I returned to camp that evening and re-tied for a topwater grass bite and I was going to work that area hard to make a comeback and get some points in place for the 2016 Championship. As I finished getting ready the park ranger passed by and told me that there were strong storms and a tornado warning for the evening and night. Right then the winds came along with a storm. I laid in bed that evening thinking my frog bite was probably going to be gone, just then this article came into my head and I reflected back at what I might have to do to catch fish tomorrow. I was not going to worry I was going to look at my areas and let mother nature tell me what I needed to do to catch fish. 

Day two came and the water was turned up and looked like chocolate milk as I arrived at my frog spot, I could not even see the grass in the area which I knew was there. By looking at that area I knew the bite would be horrible, I also knew fish were still there.
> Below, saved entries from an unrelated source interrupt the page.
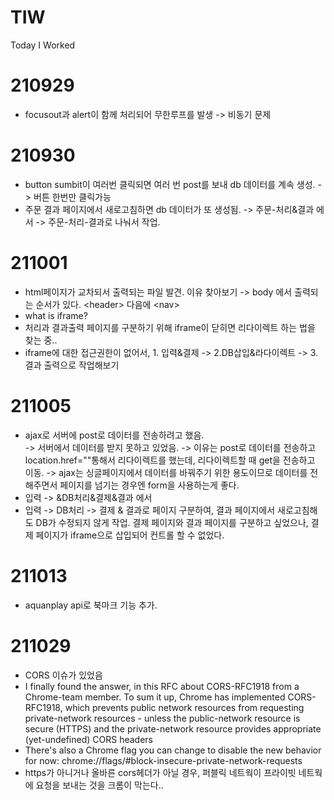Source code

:# TIW
Today I Worked

# 210929
- focusout과 alert이 함께 처리되어 무한루프를 발생 -> 비동기 문제 

# 210930 
- button sumbit이 여러번 클릭되면 여러 번 post를 보내 db 데이터를 계속 생성. -> 버튼 한번만 클릭가능
- 주문 결과 페이지에서 새로고침하면 db 데이터가 또 생성됨. -> 주문-처리&결과 에서 -> 주문-처리-결과로 나눠서 작업. 

# 211001
- html페이지가 교차되서 출력되는 파일 발견. 이유 찾아보기
-> body 에서 출력되는 순서가 있다. \<header\> 다음에 \<nav\>
- what is iframe? 
- 처리과 결과출력 페이지를 구분하기 위해 iframe이 닫히면 리다이렉트 하는 법을 찾는 중..
- iframe에 대한 접근권한이 없어서, 1. 입력&결제 -> 2.DB삽입&라다이렉트 -> 3. 결과 출력으로 작업해보기

# 211005
- ajax로 서버에 post로 데이터를 전송하려고 했음. <br/>
-> 서버에서 데이터를 받지 못하고 있었음. -> 이유는 post로 데이터를 전송하고 location.href=""통해서 리다이렉트를 했는데, 리다이렉트할 때 get을 전송하고 이동. -> ajax는 싱글페이지에서 데이터를 바꿔주기 위한 용도이므로 데이터를 전해주면서 페이지를 넘기는 경우엔 form을 사용하는게 좋다. 
- 입력 -> &DB처리&결제&결과 에서
- 입력 -> DB처리 -> 결제 & 결과로 페이지 구분하여, 결과 페이지에서 새로고침해도 DB가 수정되지 않게 작업. 결제 페이지와 결과 페이지를 구분하고 싶었으나, 결제 페이지가 iframe으로 삽입되어 컨트롤 할 수 없었다.

# 211013
- aquanplay api로 북마크 기능 추가. 

# 211029
- CORS 이슈가 있었음
- I finally found the answer, in this RFC about CORS-RFC1918 from a Chrome-team member. To sum it up, Chrome has implemented CORS-RFC1918, which prevents public network resources from requesting private-network resources - unless the public-network resource is secure (HTTPS) and the private-network resource provides appropriate (yet-undefined) CORS headers
- There's also a Chrome flag you can change to disable the new behavior for now: chrome://flags/#block-insecure-private-network-requests
- https가 아니거나 올바른 cors헤더가 아닐 경우, 퍼블릭 네트웍이 프라이빗 네트웍에 요청을 보내는 것을 크롬이 막는다.. 
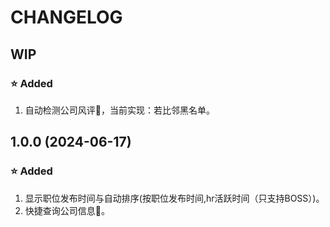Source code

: # CHANGELOG

## WIP

### ⭐ Added

1. 自动检测公司风评📡，当前实现：若比邻黑名单。

## 1.0.0 (2024-06-17)

### ⭐ Added

1. 显示职位发布时间与自动排序(按职位发布时间,hr活跃时间（只支持BOSS）)。
2. 快捷查询公司信息🔎。
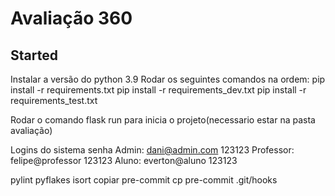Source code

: # Avaliação 360

## Started

Instalar a versão do python 3.9
Rodar os seguintes comandos na ordem:
pip install -r requirements.txt
pip install -r requirements_dev.txt
pip install -r requirements_test.txt

Rodar o comando flask run para inicia o projeto(necessario estar na pasta avaliação)

Logins do sistema             senha
Admin: dani@admin.com         123123
Professor: felipe@professor   123123
Aluno: everton@aluno          123123

pylint pyflakes isort
copiar pre-commit
cp pre-commit .git/hooks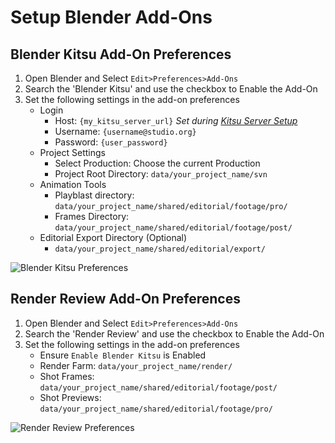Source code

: 
# Setup Blender Add-Ons

## Blender Kitsu Add-On Preferences

 1. Open Blender and Select `Edit>Preferences>Add-Ons`
 2. Search the 'Blender Kitsu' and use the checkbox to Enable the Add-On
 3. Set the following settings in the add-on preferences
    - Login  
        - Host: `{my_kitsu_server_url}` *Set during [Kitsu Server Setup](/td-guide/kitsu_server)*
        - Username: `{username@studio.org}`
        - Password: `{user_password}`
    - Project Settings
        - Select Production: Choose the current Production
        - Project Root Directory: `data/your_project_name/svn`
    - Animation Tools
        - Playblast directory: `data/your_project_name/shared/editorial/footage/pro/`
        - Frames Directory: `data/your_project_name/shared/editorial/footage/post/`
    - Editorial Export Directory (Optional)
        - `data/your_project_name/shared/editorial/export/`
<!--
TODO Replace Image
-->
![Blender Kitsu Preferences](/media/td-guide/kitsu_pref.jpg)

## Render Review Add-On Preferences
 1. Open Blender and Select `Edit>Preferences>Add-Ons`
 2. Search the 'Render Review' and use the checkbox to Enable the Add-On
 3. Set the following settings in the add-on preferences
    - Ensure `Enable Blender Kitsu` is Enabled
    - Render Farm: `data/your_project_name/render/`
    - Shot Frames: `data/your_project_name/shared/editorial/footage/post/`
    - Shot Previews: `data/your_project_name/shared/editorial/footage/pro/`

![Render Review Preferences](/media/td-guide/render_review_pref.jpg)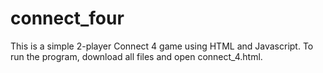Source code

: connect_four
============
This is a simple 2-player Connect 4 game using HTML and Javascript. To run the program, download all files and open connect_4.html.
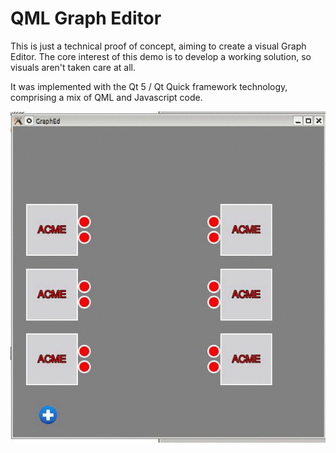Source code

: QML Graph Editor
================

This is just a technical proof of concept, aiming to create a visual Graph Editor. The core interest of this demo is to develop a working solution, so visuals aren't taken care at all.

It was implemented with the Qt 5 / Qt Quick framework technology, comprising a mix of QML and Javascript code.

![Screencast](doc/screencast.gif)
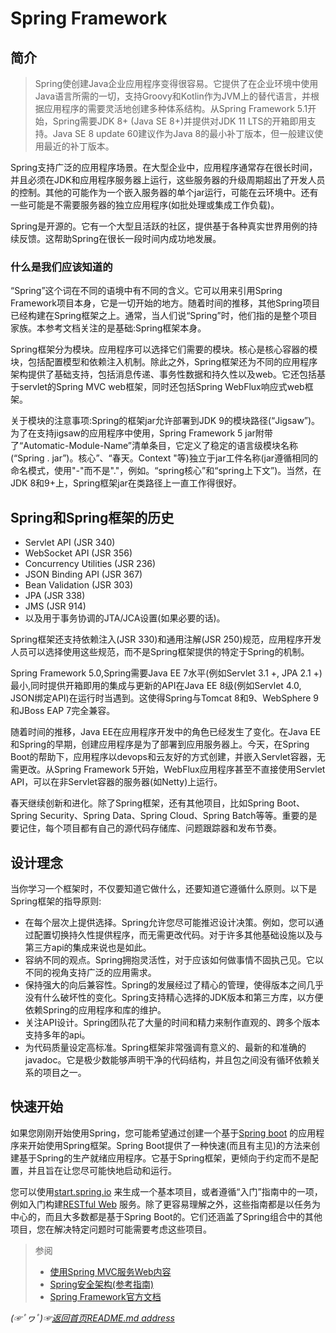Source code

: # Spring Framework

## 简介
> Spring使创建Java企业应用程序变得很容易。它提供了在企业环境中使用Java语言所需的一切，支持Groovy和Kotlin作为JVM上的替代语言，并根据应用程序的需要灵活地创建多种体系结构。从Spring Framework 5.1开始，Spring需要JDK 8+ (Java SE 8+)并提供对JDK 11 LTS的开箱即用支持。Java SE 8 update 60建议作为Java 8的最小补丁版本，但一般建议使用最近的补丁版本。


Spring支持广泛的应用程序场景。在大型企业中，应用程序通常存在很长时间，并且必须在JDK和应用程序服务器上运行，这些服务器的升级周期超出了开发人员的控制。其他的可能作为一个嵌入服务器的单个jar运行，可能在云环境中。还有一些可能是不需要服务器的独立应用程序(如批处理或集成工作负载)。

Spring是开源的。它有一个大型且活跃的社区，提供基于各种真实世界用例的持续反馈。这帮助Spring在很长一段时间内成功地发展。

### 什么是我们应该知道的
“Spring”这个词在不同的语境中有不同的含义。它可以用来引用Spring Framework项目本身，它是一切开始的地方。随着时间的推移，其他Spring项目已经构建在Spring框架之上。通常，当人们说“Spring”时，他们指的是整个项目家族。本参考文档关注的是基础:Spring框架本身。

Spring框架分为模块。应用程序可以选择它们需要的模块。核心是核心容器的模块，包括配置模型和依赖注入机制。除此之外，Spring框架还为不同的应用程序架构提供了基础支持，包括消息传递、事务性数据和持久性以及web。它还包括基于servlet的Spring MVC web框架，同时还包括Spring WebFlux响应式web框架。

关于模块的注意事项:Spring的框架jar允许部署到JDK 9的模块路径(“Jigsaw”)。为了在支持jigsaw的应用程序中使用，Spring Framework 5 jar附带了“Automatic-Module-Name”清单条目，它定义了稳定的语言级模块名称(“Spring . jar”)。核心”、“春天。Context "等)独立于jar工件名称(jar遵循相同的命名模式，使用"-"而不是"."，例如。“spring核心”和“spring上下文”)。当然，在JDK 8和9+上，Spring框架jar在类路径上一直工作得很好。

## Spring和Spring框架的历史

* Servlet API (JSR 340)
* WebSocket API (JSR 356)
* Concurrency Utilities (JSR 236)
* JSON Binding API (JSR 367)
* Bean Validation (JSR 303)
* JPA (JSR 338)
* JMS (JSR 914)
* 以及用于事务协调的JTA/JCA设置(如果必要的话)。

Spring框架还支持依赖注入(JSR 330)和通用注解(JSR 250)规范，应用程序开发人员可以选择使用这些规范，而不是Spring框架提供的特定于Spring的机制。

Spring Framework 5.0,Spring需要Java EE 7水平(例如Servlet 3.1 +, JPA 2.1 +)最小,同时提供开箱即用的集成与更新的API在Java EE 8级(例如Servlet 4.0, JSON绑定API)在运行时当遇到。这使得Spring与Tomcat 8和9、WebSphere 9和JBoss EAP 7完全兼容。

随着时间的推移，Java EE在应用程序开发中的角色已经发生了变化。在Java EE和Spring的早期，创建应用程序是为了部署到应用服务器上。今天，在Spring Boot的帮助下，应用程序以devops和云友好的方式创建，并嵌入Servlet容器，无需更改。从Spring Framework 5开始，WebFlux应用程序甚至不直接使用Servlet API，可以在非Servlet容器的服务器(如Netty)上运行。

春天继续创新和进化。除了Spring框架，还有其他项目，比如Spring Boot、Spring Security、Spring Data、Spring Cloud、Spring Batch等等。重要的是要记住，每个项目都有自己的源代码存储库、问题跟踪器和发布节奏。


## 设计理念

当你学习一个框架时，不仅要知道它做什么，还要知道它遵循什么原则。以下是Spring框架的指导原则:
* 在每个层次上提供选择。Spring允许您尽可能推迟设计决策。例如，您可以通过配置切换持久性提供程序，而无需更改代码。对于许多其他基础设施以及与第三方api的集成来说也是如此。
* 容纳不同的观点。Spring拥抱灵活性，对于应该如何做事情不固执己见。它以不同的视角支持广泛的应用需求。
* 保持强大的向后兼容性。Spring的发展经过了精心的管理，使得版本之间几乎没有什么破坏性的变化。Spring支持精心选择的JDK版本和第三方库，以方便依赖Spring的应用程序和库的维护。
* 关注API设计。Spring团队花了大量的时间和精力来制作直观的、跨多个版本支持多年的api。
* 为代码质量设定高标准。Spring框架非常强调有意义的、最新的和准确的javadoc。它是极少数能够声明干净的代码结构，并且包之间没有循环依赖关系的项目之一。

## 快速开始

如果您刚刚开始使用Spring，您可能希望通过创建一个基于[Spring boot](https://spring.io/projects/spring-boot) 的应用程序来开始使用Spring框架。Spring Boot提供了一种快速(而且有主见)的方法来创建基于Spring的生产就绪应用程序。它基于Spring框架，更倾向于约定而不是配置，并且旨在让您尽可能快地启动和运行。

您可以使用[start.spring.io](https://start.spring.io/) 来生成一个基本项目，或者遵循“入门”指南中的一项，例如入门构建[RESTful Web](https://spring.io/guides/gs/rest-service/) 服务。除了更容易理解之外，这些指南都是以任务为中心的，而且大多数都是基于Spring Boot的。它们还涵盖了Spring组合中的其他项目，您在解决特定问题时可能需要考虑这些项目。

> 参阅
> * [使用Spring MVC服务Web内容](https://spring.io/guides/gs/serving-web-content/)
> * [Spring安全架构(参考指南)](https://spring.io/guides/topicals/spring-security-architecture/)
> * [Spring Framework官方文档](https://spring.io/projects/spring-framework)

*(☞ﾟヮﾟ)☞[返回首页README.md address](https://github.com/fredomli/java-standard)*
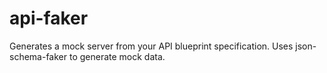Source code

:# api-faker
Generates a mock server from your API blueprint specification. Uses json-schema-faker to generate mock data.
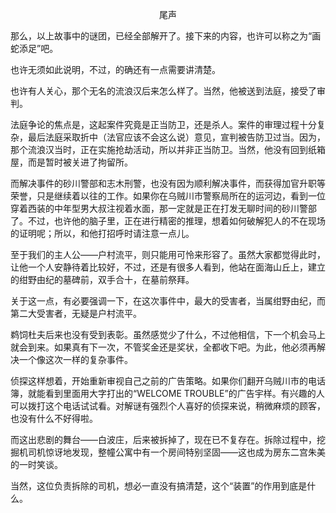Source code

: <p align="center">尾声</p>

那么，以上故事中的谜团，已经全部解开了。接下来的内容，也许可以称之为“画蛇添足”吧。

也许无须如此说明，不过，的确还有一点需要讲清楚。

也许有人关心，那个无名的流浪汉后来怎么样了。当然，他被送到法庭，接受了审判。

法庭争论的焦点是，这起案件究竟是正当防卫，还是杀人。案件的审理过程十分复杂，最后法庭采取折中（法官应该不会这么说）意见，宣判被告防卫过当。因为，那个流浪汉当时，正在实施抢劫活动，所以并非正当防卫。当然，他没有回到纸箱屋，而是暂时被关进了拘留所。

而解决事件的砂川警部和志木刑警，也没有因为顺利解决事件，而获得加官升职等荣誉，只是继续着以往的工作。如果你在乌贼川市警察局所在的运河边，看到一位穿着西装的中年型男大叔注视着水面，那一定就是正在打发无聊时间的砂川警部了。不过，也许他的脑子里，正在进行精密的推理，想着如何破解犯人的不在现场的证明呢；所以，和他打招呼时请注意一点儿。

至于我们的主人公——户村流平，则只能用可怜来形容了。虽然大家都觉得此时，让他一个人安静待着比较好，不过，还是有很多人看到，他站在面海山丘上，建立的绀野由纪的墓碑前，双手合十，在墓前祭拜。

关于这一点，有必要强调一下，在这次事件中，最大的受害者，当属绀野由纪，而第二大受害者，无疑是户村流平。

鹈饲杜夫后来也没有受到表彰。虽然感觉少了什么，不过他相信，下一个机会马上就会到来。如果真有下一次，不管奖金还是奖状，全都收下吧。为此，他必须再解决一个像这次一样的复杂事件。

侦探这样想着，开始重新审视自己之前的广告策略。如果你们翻开乌贼川市的电话簿，就能看到里面用大字打出的“WELCOME TROUBLE”的广告宇样。有兴趣的人可以拨打这个电话试试看。对解谜有强烈个人喜好的侦探来说，稍微麻烦的顾客，也没有什么不好得啦。

而这出悲剧的舞台——白波庄，后来被拆掉了，现在已不复存在。拆除过程中，挖掘机司机惊讶地发现，整幢公寓中有一个房间特别坚固——这也成为房东二宫朱美的一时笑谈。

当然，这位负责拆除的司机，想必一直没有搞清楚，这个“装置”的作用到底是什么。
It was a hard decision but I left that area and started on new water where I thought I could catch fish. That day I never really produced a pattern. I just relaxed and fished. I was able to land four nice fish as the day came to an end. Each fish came on a different lure that I fished when the moment felt right. Catching fish on a horny toad, frog, chatterbait and a spinnerbait. I did not have the finish I was hoping to start my season off with in the first event but once again I taught myself something and each time I am able to learn something from an event it will only make me a better competitor. 

My next Costa event is in July out of Clayton, NY and I look forward to fishing my home water chasing giant smallmouth!

 Don't chase your dreams....catch them!!!